Item 1(b). | Address of Issuer's Principal Executive Offices: |
492 Old Connecticut Path, Suite 401, Framingham, Massachusetts 01701.
Item 2(a). | Names of Persons Filing: |
Each of the following is hereinafter individually referred to as a “Reporting Person” and collectively as the “Reporting Persons.” This statement is filed on behalf of:
SE VII DHC AIV, L.P.
SE VII DHC AIV Feeder, L.P.
Spectrum VII Investment Managers' Fund, L.P.
Spectrum VII Co-Investment Fund, L.P.
Spectrum Equity Associates VII, L.P.
SEA VII Management, LLC
Item 2(b). | Address of Principal Business Office or, if None, Residence: |
The principal business address of the Reporting Persons is 140 New Montgomery Street, 20th Floor, San Francisco, CA 94105.
Item 2(c). | Citizenship: |
The Reporting Persons are organized under the laws of the state of Delaware.
Item 2(d). | Title of Class of Securities: |
Class A common stock, par value $0.001 per share (“Class A Common Stock”).
Item 2(e). | CUSIP Number: |
24477E103
Item 3. | If this statement is filed pursuant to §§ 240.13d-1(b) or 240.13d-2(b) or (c), check whether the person filing is a: |
Not applicable.
CUSIP No. 24477E103 |
13G | Page 9 of 13 Pages |
Item 4. | Ownership: |
(a) – (c)
The ownership information presented below represents beneficial ownership of the shares of Class A Common Stock as of the date hereof, based upon 116,328,089 shares of Class A Common Stock outstanding as of October 31, 2023, as reported in the Issuer’s Form 10-Q filed on November 2, 2023. The ownership information assumes the conversion of the Class B common stock, no par value (“Class B Common Stock”) of the Issuer held by the Reporting Persons into shares of Class A Common Stock of the Issuer on a one-to-one basis.
Reporting Person | Amount beneficially owned: | Percent of class: |
Sole power to vote or to direct the vote: | Shared power to vote or to direct the vote: | Sole
power to dispose or to direct the disposition of: |
Shared
power to dispose or to direct the disposition of: |
SE VII DHC AIV, L.P. | 13,811,367 | 10.6% | 0 | 13,811,367 | 0 | 13,811,367 |
SE VII DHC AIV Feeder, L.P. | 1,441,657 | 1.2% | 0 | 1,441,657 | 0 | 1,441,657 |
Spectrum VII Investment Managers' Fund, L.P. | 20,068 | <0.1% | 0 | 20,068 | 0 | 20,068 |
Spectrum VII Co-Investment Fund, L.P. | 11,723 | <0.1% | 0 | 11,723 | 0 | 11,723 |
Spectrum Equity Associates VII, L.P. | 15,253,024 | 11.7% | 0 | 15,253,024 | 0 | 15,253,024 |
SEA VII Management, LLC | 15,284,815 | 12.9% | 0 | 15,284,815 | 0 | 15,284,815 |
SE VII DHC AIV, L.P. is the beneficial owner of 13,811,367 shares of Class A Common Stock issuable upon the conversion of an equal number of shares of Class B Common Stock. SE VII DHC AIV Feeder, L.P. is the beneficial owner of 1,441,657 shares of Class A Common Stock. Spectrum VII Investment Managers’ Fund, L.P. is the beneficial owner of 20,068 shares of Class A Common Stock issuable upon the conversion of an equal number of shares of Class B Common Stock. Spectrum VII Co-Investment Fund, L.P. is the beneficial owner of 11,723 shares of Class A Common Stock issuable upon the conversion of an equal number of shares of Class B Common Stock.

## Data excerpts
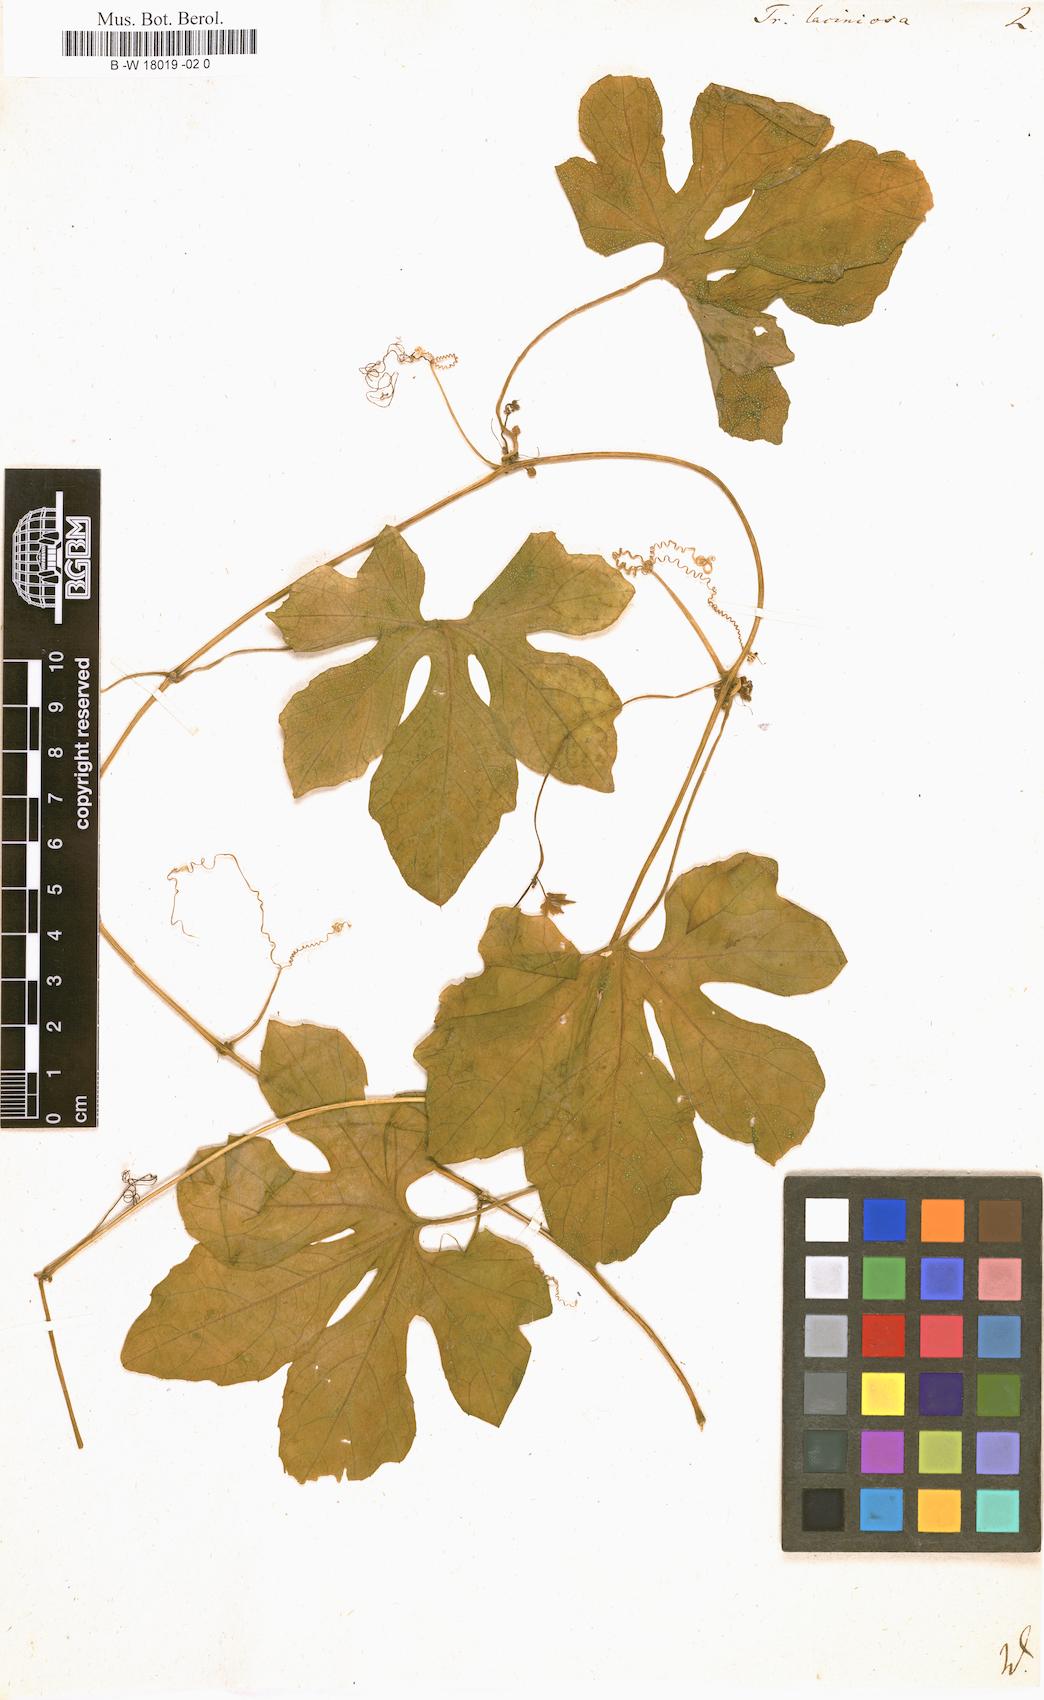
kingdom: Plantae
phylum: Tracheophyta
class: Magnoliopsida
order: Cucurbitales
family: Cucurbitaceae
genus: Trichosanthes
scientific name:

## EXERCISE BRIEF
Pick up the securities ownership filing after its last sentence and continue it.

## REPLY TO THE TASK
Spectrum Equity Associates VII, L.P. is the general partner of SE VII DHC AIV, L.P. and SE VII DHC AIV Feeder, L.P. and as a result may be deemed to share beneficial ownership of the shares of Class A Common Stock beneficially owned by SE VII DHC AIV, L.P. and SE VII DHC AIV Feeder, L.P. SEA VII Management, LLC is the general partner of each of Spectrum VII Investment Managers’ Fund, L.P., Spectrum VII Co-Investment Fund, L.P. and Spectrum Equity Associates VII, L.P., and as a result may be deemed to share beneficial ownership of the shares of Class A Common Stock beneficially owned by the foregoing entities. Brion B. Applegate, Christopher T. Mitchell, Victor E. Parker, Jr., Benjamin C. Spero, Ronan Cunningham, Peter T. Jensen, Stephen M. LeSieur, Brian Regan and Michael W. Farrell may be deemed to share voting and dispositive power over the securities held by the Reporting Persons. Each of the foregoing individuals disclaims beneficial ownership of such securities.
Item 5. | Ownership of Five Percent or Less of a Class. |
Not applicable.
Item 6. | Ownership of More than Five Percent on Behalf of Another Person. |
Not applicable.
Item 7. | Identification and Classification of the Subsidiary Which Acquired the Security Being Reported on by the Parent Holding Company. |
Not applicable.
Item 8. | Identification and Classification of Members of the Group. |
Not applicable.
Item 9. | Notice of Dissolution of Group. |
Not applicable.
Item 10. | Certifications. |
Not applicable.
CUSIP No. 24477E103 |
13G | Page 10 of 13 Pages |
SIGNATURE
After reasonable inquiry and to the best of its knowledge and belief, each of the undersigned certifies that the information set forth in this statement is true, complete and correct.
Date: February 9, 2024
SE VII DHC AIV, L.P.
By: | Spectrum Equity Associates VII, L.P. |
its general partner |
By: | SEA VII Management, LLC |
its general partner |
By: | /s/ Carolina A. Picazo |
Carolina A. Picazo | |
Chief Administrative Officer & Chief | |
Compliance Officer |
SE VII DHC AIV Feeder, L.P.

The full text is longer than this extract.